● Supplied passage:
◆ ◆ ◆ ◆
One other general thing to add (apropos of the control authority debate): before you finalize a design, make sure you can fly and land it on the way down.  This is a pretty different beast than going up, since you may need to maneuver more; you won't have vectored thrust keeping you steady the whole time; and your center of mass may shift after losing fuel and cargo. 

This entails two main things.  You want to make sure that, on the high/fast/hot part of your descent, you can hold your plane at the desired attitude and have it not explode or flip.  Keys to this are designing for heat resistance, having enough reaction wheel torque, and having your center of mass in front of your aerodynamic center.  Then, once you get into the slower, lower, thicker-air part of the descent, you need to keep your stability, have enough control authority to do the necessary maneuvers, and have a reasonable stall speed so you can land.  You can certainly turn your jet back on for this part if you need to, and if you saved some fuel, but it's good to get a handle on landing mostly or totally unpowered.  

Take particular note of how your ship handles with the fuel tanks empty.  Depending on your design, your center of mass may shift dramatically (most likely towards the rear, if that's where your engines are).  This can lead to a flip-happy plane.  It's easy to do some testing by launching your ship with just enough fuel in the tanks to get you going.  

Cautionary tale: a couple months ago I sent an SSTO to Laythe and back.  Everything went fine up to reentry, but it took many, many, hours and many, many saves to land it because I forgot to optimize the final design for landing, and it could barely leave prograde at all without flipping.  

[Mikki]

I tend to make my designs as they need no input to reach orbit after takeoff, sounds crazy but works very good.
After take-off i aim for 10m/s climbrate, acceleration and the curvature of Kerbin make the rest.
This with Mk3 fuselages and moderate payload capacity, around 20 tons.
Drag and lots of control input is your enemy while ascend.
TWR at launch like 1:1.15, and increasing.

[Blaarkies]

8 hours ago, foamyesque said:

so you spend less time getting to speed, and it means you have more speed higher up, which means you need to run your less efficient rockets much less.

But there are more inefficient engines running simultaneously, which at least uses more fuel per second of use. Your method definitely wins the reward per effort ratio to get stuff in orbit i guess...

[foamyesque]

Just now, Blaarkies said:

But there are more inefficient engines running simultaneously, which at least uses more fuel per second of use. Your method definitely wins the reward per effort ratio to get stuff in orbit i guess...

You use more fuel per second, yes, but:

 

1. Drag losses (both aero and gravity) accumulate with time. Shorter burns lessen the time they have to work; so if for example you have aero drag losses of 1000kN and a thrust of 2000kN, you only get 1000kN of force going to acceleration; if you have a thrust of 3000kN, you get twice as much acceleration for only 50% additional engine mass. Since planes and SSTOs generally have high dry:wet ratios and much higher aero drag losses (compared to staged rockets) this is much less of a penalty than it is with rocketry for a much larger benefit.
◆ ◆ ◆ ◆
[Figure understanding tasks]
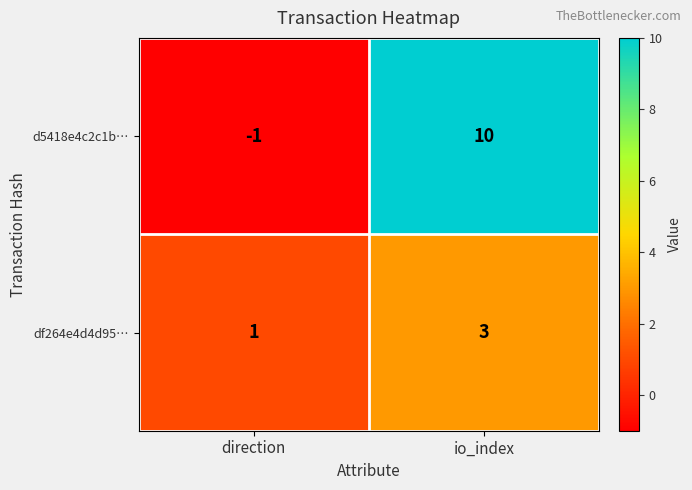

Which category has the lowest value across all series?

direction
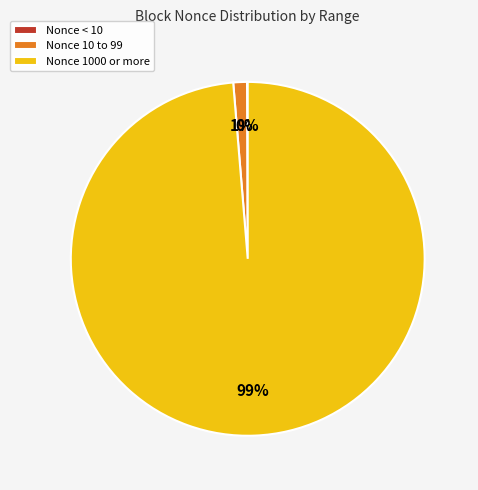

To the nearest percent, what is the average slice percentage?

33%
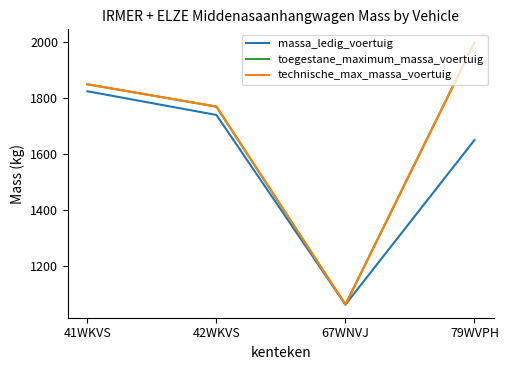

Which label corresponds to the largest value in the chart?

79WVPH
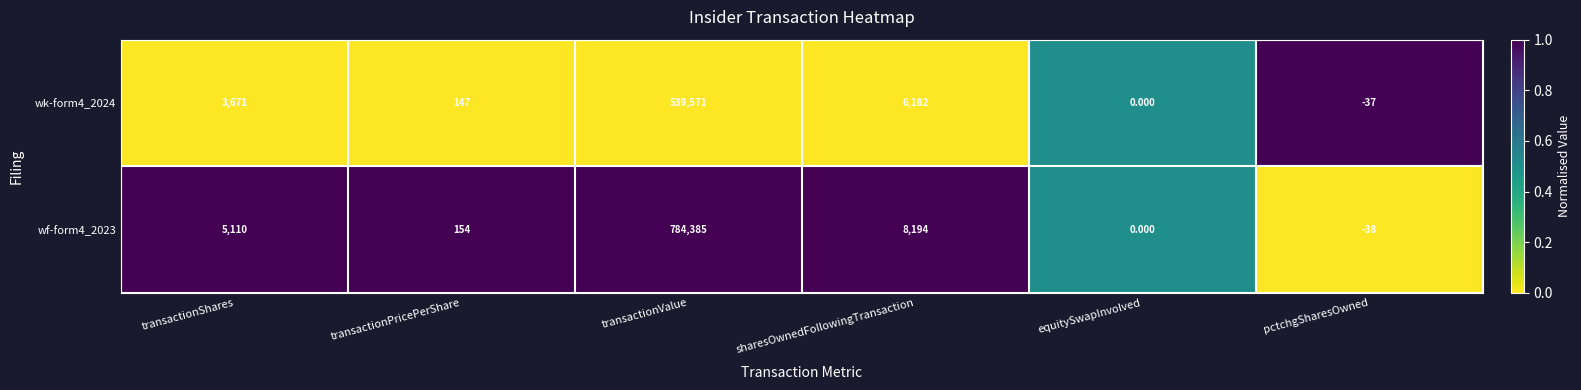

Which label corresponds to the smallest value in the chart?

pctchgSharesOwned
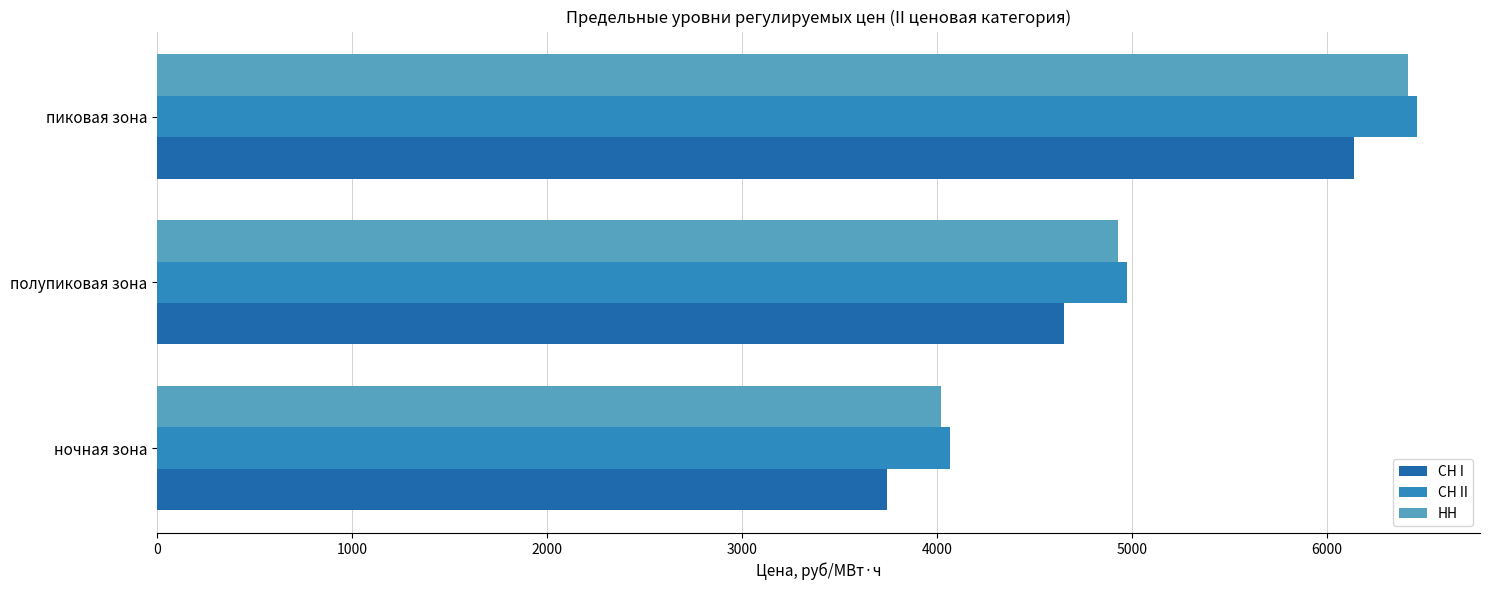

How many data points in НН are above 4926?

2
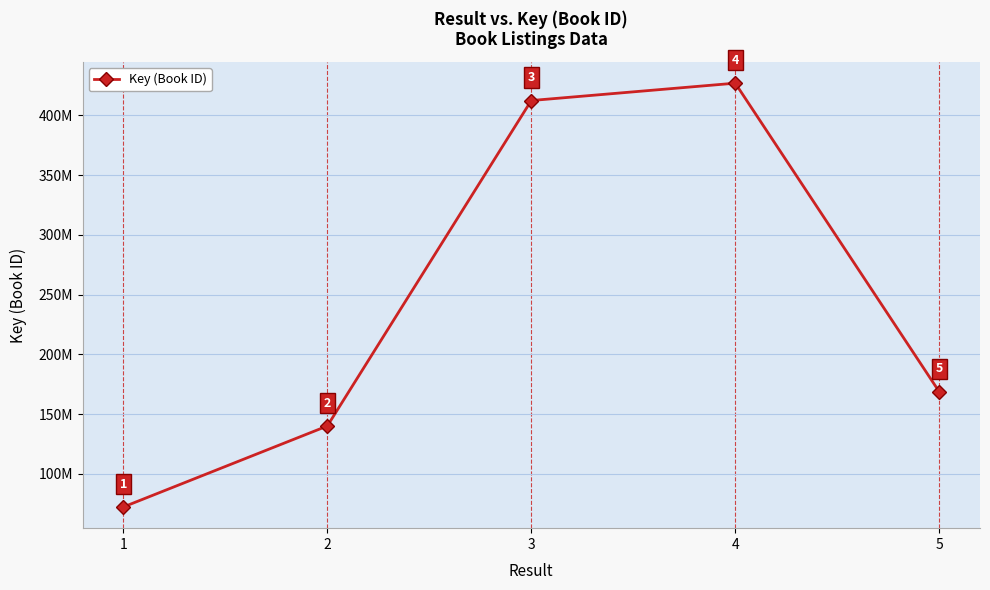

Reading left to right, what are all the values shown in this chart?

1=72414068	2=140127879	3=412274157	4=426788041	5=168800702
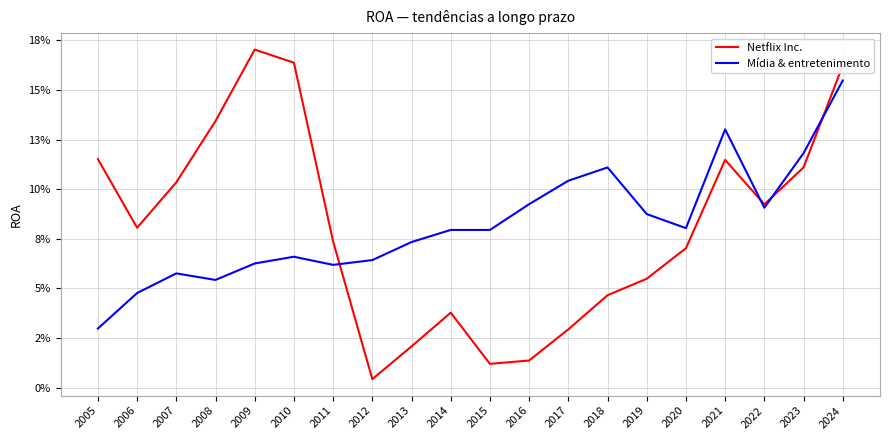

At how many categories does at least one series exceed 0?

20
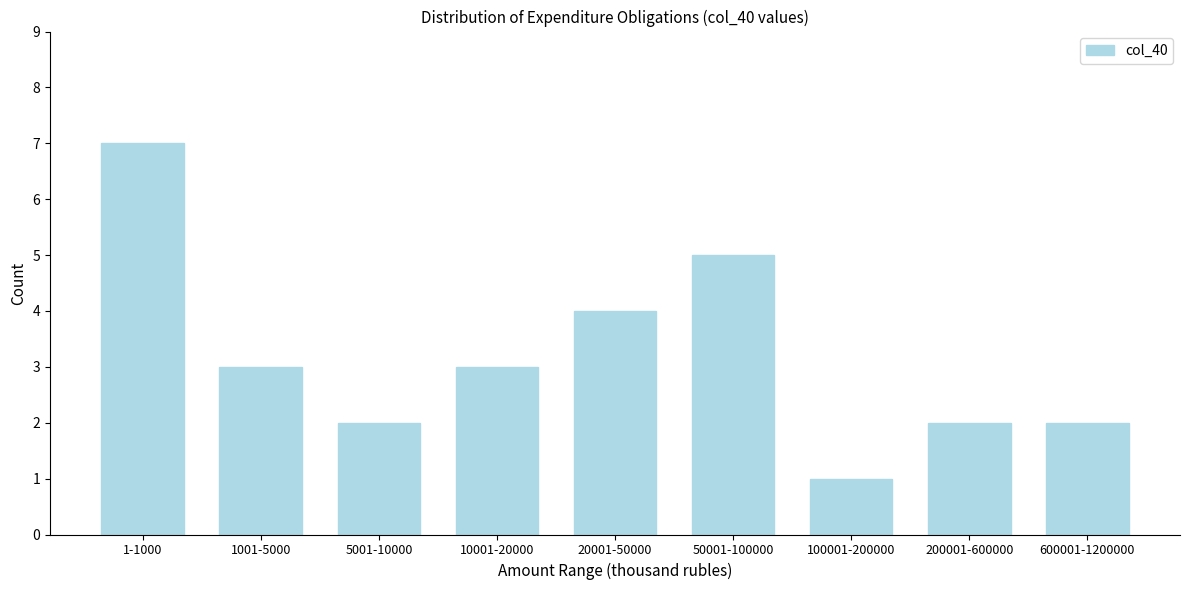

Reading left to right, what are all the values shown in this chart?

1-1000=7	1001-5000=3	5001-10000=2	10001-20000=3	20001-50000=4	50001-100000=5	100001-200000=1	200001-600000=2	600001-1200000=2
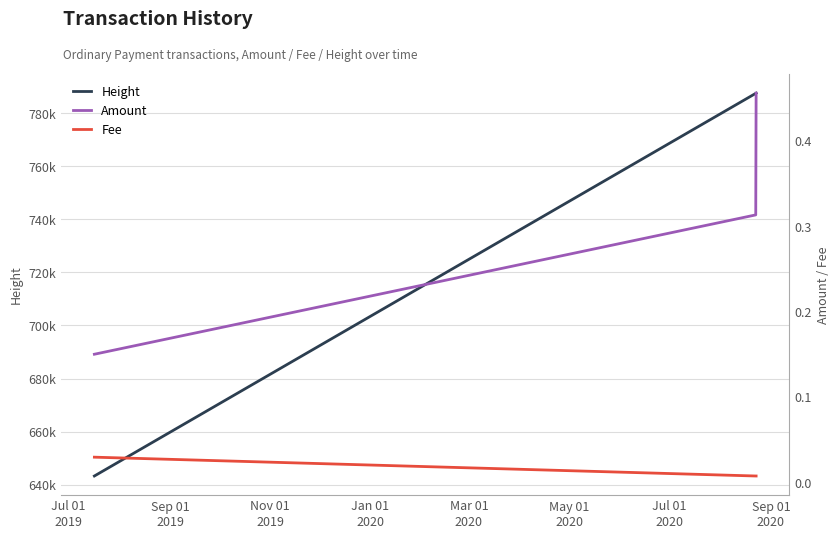

Between Jul 01
2019 and Sep 01
2019, which series saw the biggest shift?

Height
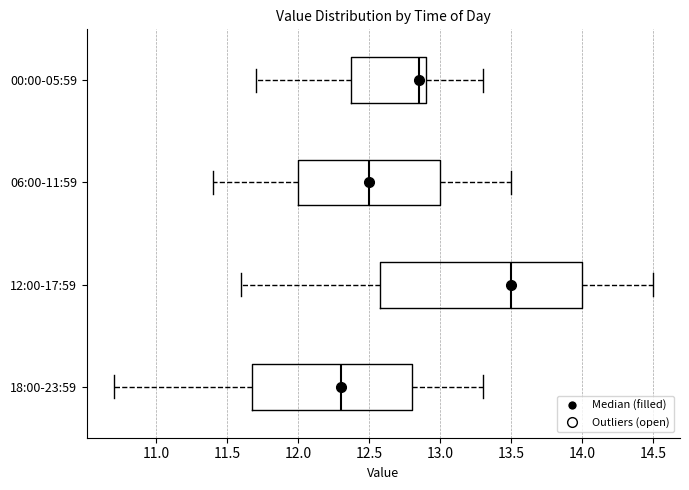

Reading bottom to top, transcribe this box plot: for each box, give where its median line is, the range the box spans, and where its two whiskers end, as read against the x-axis. The values are not printed on the chart, so give them approximately, as read against the axis.

18:00-23:59: median 12.30, box 11.70 to 12.80, whiskers 10.70 to 13.30
12:00-17:59: median 13.50, box 12.60 to 14.00, whiskers 11.60 to 14.50
06:00-11:59: median 12.50, box 12.00 to 13.00, whiskers 11.40 to 13.50
00:00-05:59: median 12.85, box 12.40 to 12.90, whiskers 11.70 to 13.30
◆ ◆ ◆ ◆
● Study questions:
- A) According to the spaceplane forum thread, where is the center of mass most likely to shift once the fuel tanks are empty?
- B) Write out the part of the spaceplane forum thread that begins at the words "Cautionary tale: a" and stops after "works very good.", swapping "Laythe" for "Duna".

● Solutions per task:
- A) Toward the rear, if that's where the engines are.

- B)
Cautionary tale: a couple months ago I sent an SSTO to Duna and back.  Everything went fine up to reentry, but it took many, many, hours and many, many saves to land it because I forgot to optimize the final design for landing, and it could barely leave prograde at all without flipping.  

[Mikki]

I tend to make my designs as they need no input to reach orbit after takeoff, sounds crazy but works very good.